**SCHRIFTLICHE AUFGABE 1**. Warum gab es laut dem Dokumentauszug im Garten der Großeltern alle paar Minuten einen ohrenbetäubenden Lärm?

**DOKUMENTAUSZUG**.
Was ich bewunderte und was mein kindliches Interesse weckte, war der Flughafen. Die Mischung aus Technik und Dingen, die man überhaupt nicht begreifen konnte, die sich einem nicht erschlossen, waren das genaue Gegenteil von alltäglich und langweilig. Das Beste war: Das Häuschen meiner Großeltern befand sich am Puls des Geschehens. Es befand sich in direkter Linie zur Einflugschneise, in Verlängerung der Start- und Landebahn. Wenn man sich im Garten meiner Großeltern aufhielt oder auf der Terrasse saß, gab es, speziell am Wochenende, alle paar Minuten einen ohrenbetäubenden Lärm. Dann startete oder landete eine der riesigen Düsenmaschinen und zog nur wenige Meter über unsere Köpfe hinweg. Der Höllenlärm der Maschinen versetzte mich jedes Mal in eine Mischung aus Schrecken und Faszination. Warum man ausgerechnet hier eine Wohnsiedlung gebaut hatte, verstand ich als Kind genauso wenig wie den Umstand, dass keiner der hier lebenden Menschen deshalb einen Funken Angst oder Sorge zeigte. Ich bewunderte das und fragte meinen Großvater, ob er nicht glaube, dass hier einmal eine Maschine auf sein Haus abstürzen und es so zerstören könne. Da lachte er nur und ich habe nie herausgefunden, warum. Für mich blieb das eines der für immer ungelösten Rätsel meiner Kindheit.

**DATENSATZAUSZÜGE**.
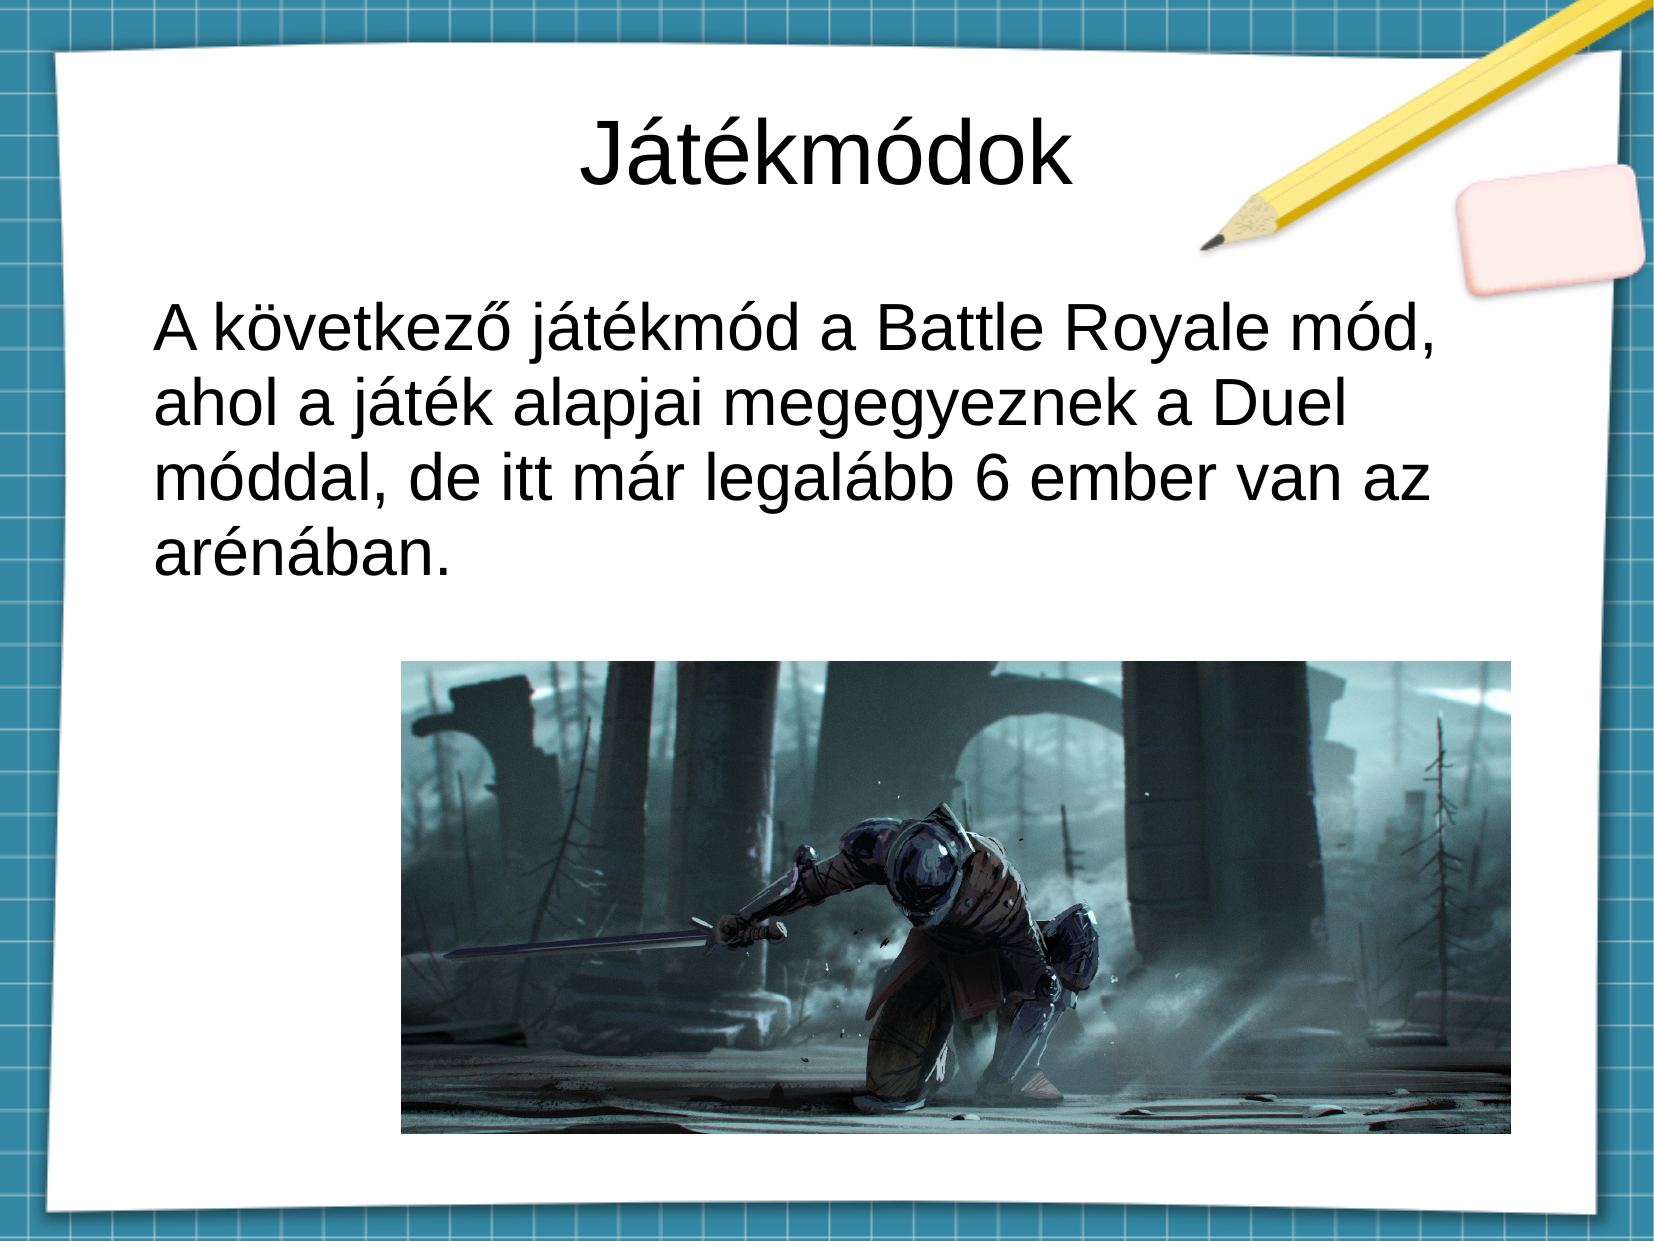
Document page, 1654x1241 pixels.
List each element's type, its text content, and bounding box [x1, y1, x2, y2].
--
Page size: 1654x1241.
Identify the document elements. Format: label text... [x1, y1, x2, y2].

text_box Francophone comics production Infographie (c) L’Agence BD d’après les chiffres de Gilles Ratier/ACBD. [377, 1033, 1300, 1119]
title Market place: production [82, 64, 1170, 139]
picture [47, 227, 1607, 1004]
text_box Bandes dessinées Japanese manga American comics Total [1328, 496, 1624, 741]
* * *
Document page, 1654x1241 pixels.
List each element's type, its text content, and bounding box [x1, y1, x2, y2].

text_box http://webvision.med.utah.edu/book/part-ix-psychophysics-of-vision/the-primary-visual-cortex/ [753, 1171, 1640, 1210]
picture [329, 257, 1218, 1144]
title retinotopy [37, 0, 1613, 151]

**SCHRIFTLICHE AUFGABE 2**. Ändere in der Auflistung den Teil, der mit der Zeile mit „Page size: 1654x1241.“ beginnt und mit der Zeile mit „text_box Bandes dessinées“ endet: Ersetze „document elements“ durch „page elements“ und gib nur diese Zeilen wieder.

**ENDERGEBNIS 1**. Das Häuschen der Großeltern lag in direkter Linie zur Einflugschneise, in Verlängerung der Start- und Landebahn. Wenn eine der riesigen Düsenmaschinen startete oder landete, zog sie nur wenige Meter über die Köpfe hinweg.

**ENDERGEBNIS 2**.
Page size: 1654x1241.
Identify the page elements. Format: label text... [x1, y1, x2, y2].

text_box Francophone comics production Infographie (c) L’Agence BD d’après les chiffres de Gilles Ratier/ACBD. [377, 1033, 1300, 1119]
title Market place: production [82, 64, 1170, 139]
picture [47, 227, 1607, 1004]
text_box Bandes dessinées Japanese manga American comics Total [1328, 496, 1624, 741]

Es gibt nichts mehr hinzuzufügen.